Her conversations with Aibileen switch from housekeeping to unfair worker treatment, and with each new story, her resolve becomes stronger to help “the help” by telling their untold tales to hopefully bring about a change. Against a backdrop that is reeling from the assassination of civil rights activist Medgar Evers and an increasingly tense racial divide, the dangers of exposing these facts start to grow. I love the quote toward the end: “God says we need to love our enemies. It hard to do. But it can start by telling the truth.”
The movie is particularly interesting because it does unveil the truth (or as close to it as Hollywood gets sometimes) and makes us look again at the history of our young country. It blows me away that this story took place less than fifty years ago, and puts things into perspective looking at that time period. What’s also interesting is that the tale is told almost exclusively from the female perspective. While men are in the film, they are rarely if ever shown, and when they are, they are mostly just a stereotype or sleeping in the background.

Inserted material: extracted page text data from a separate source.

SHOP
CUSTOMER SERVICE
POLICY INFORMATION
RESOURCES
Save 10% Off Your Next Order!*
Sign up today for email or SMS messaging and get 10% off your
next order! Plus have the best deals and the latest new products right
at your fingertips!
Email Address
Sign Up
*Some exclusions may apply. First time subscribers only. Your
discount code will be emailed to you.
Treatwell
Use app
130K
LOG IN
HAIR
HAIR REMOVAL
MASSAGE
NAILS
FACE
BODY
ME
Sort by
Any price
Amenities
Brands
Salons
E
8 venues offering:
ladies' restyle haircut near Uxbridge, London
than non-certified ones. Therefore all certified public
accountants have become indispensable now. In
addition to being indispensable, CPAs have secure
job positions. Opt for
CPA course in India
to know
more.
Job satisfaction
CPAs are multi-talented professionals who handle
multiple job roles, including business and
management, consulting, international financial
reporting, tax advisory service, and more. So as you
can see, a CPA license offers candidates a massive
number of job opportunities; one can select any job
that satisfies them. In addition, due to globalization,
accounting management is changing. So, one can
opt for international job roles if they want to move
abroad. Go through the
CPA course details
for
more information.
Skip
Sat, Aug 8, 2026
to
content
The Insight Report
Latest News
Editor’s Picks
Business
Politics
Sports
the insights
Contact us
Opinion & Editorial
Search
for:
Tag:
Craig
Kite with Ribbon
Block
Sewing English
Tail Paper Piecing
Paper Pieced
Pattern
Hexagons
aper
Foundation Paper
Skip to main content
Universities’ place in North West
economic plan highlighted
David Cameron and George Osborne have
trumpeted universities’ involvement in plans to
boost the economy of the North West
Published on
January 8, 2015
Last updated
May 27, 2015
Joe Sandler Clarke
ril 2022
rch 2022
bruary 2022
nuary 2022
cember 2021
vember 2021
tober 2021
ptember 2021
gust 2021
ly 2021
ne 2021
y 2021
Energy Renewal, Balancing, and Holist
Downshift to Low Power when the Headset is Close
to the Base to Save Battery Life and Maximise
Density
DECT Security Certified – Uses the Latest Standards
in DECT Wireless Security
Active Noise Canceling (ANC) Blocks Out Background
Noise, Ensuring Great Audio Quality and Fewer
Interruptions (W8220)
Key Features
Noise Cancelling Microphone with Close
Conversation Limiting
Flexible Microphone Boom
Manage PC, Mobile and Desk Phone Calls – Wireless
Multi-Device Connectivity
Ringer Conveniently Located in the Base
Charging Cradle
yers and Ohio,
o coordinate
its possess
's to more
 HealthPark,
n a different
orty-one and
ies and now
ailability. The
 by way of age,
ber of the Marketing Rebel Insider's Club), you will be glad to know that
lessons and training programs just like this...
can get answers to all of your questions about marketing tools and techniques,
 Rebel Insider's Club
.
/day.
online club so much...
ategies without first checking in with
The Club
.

In addition to the film, the Blu-ray version also includes a few extras that are worth a watch. There are five deleted scenes with introductions by director Tate Taylor, as well as a music video for “The Living Proof” by Mary J. Blige. Alongside the obligatory “Making of The Help” is the particularly compelling “In Their Own Words: A Tribute to the Maids of Mississippi.” It shows interviews with women who actually worked as maids during that time period in the South, and their thoughts on their jobs, living in that era, and the film.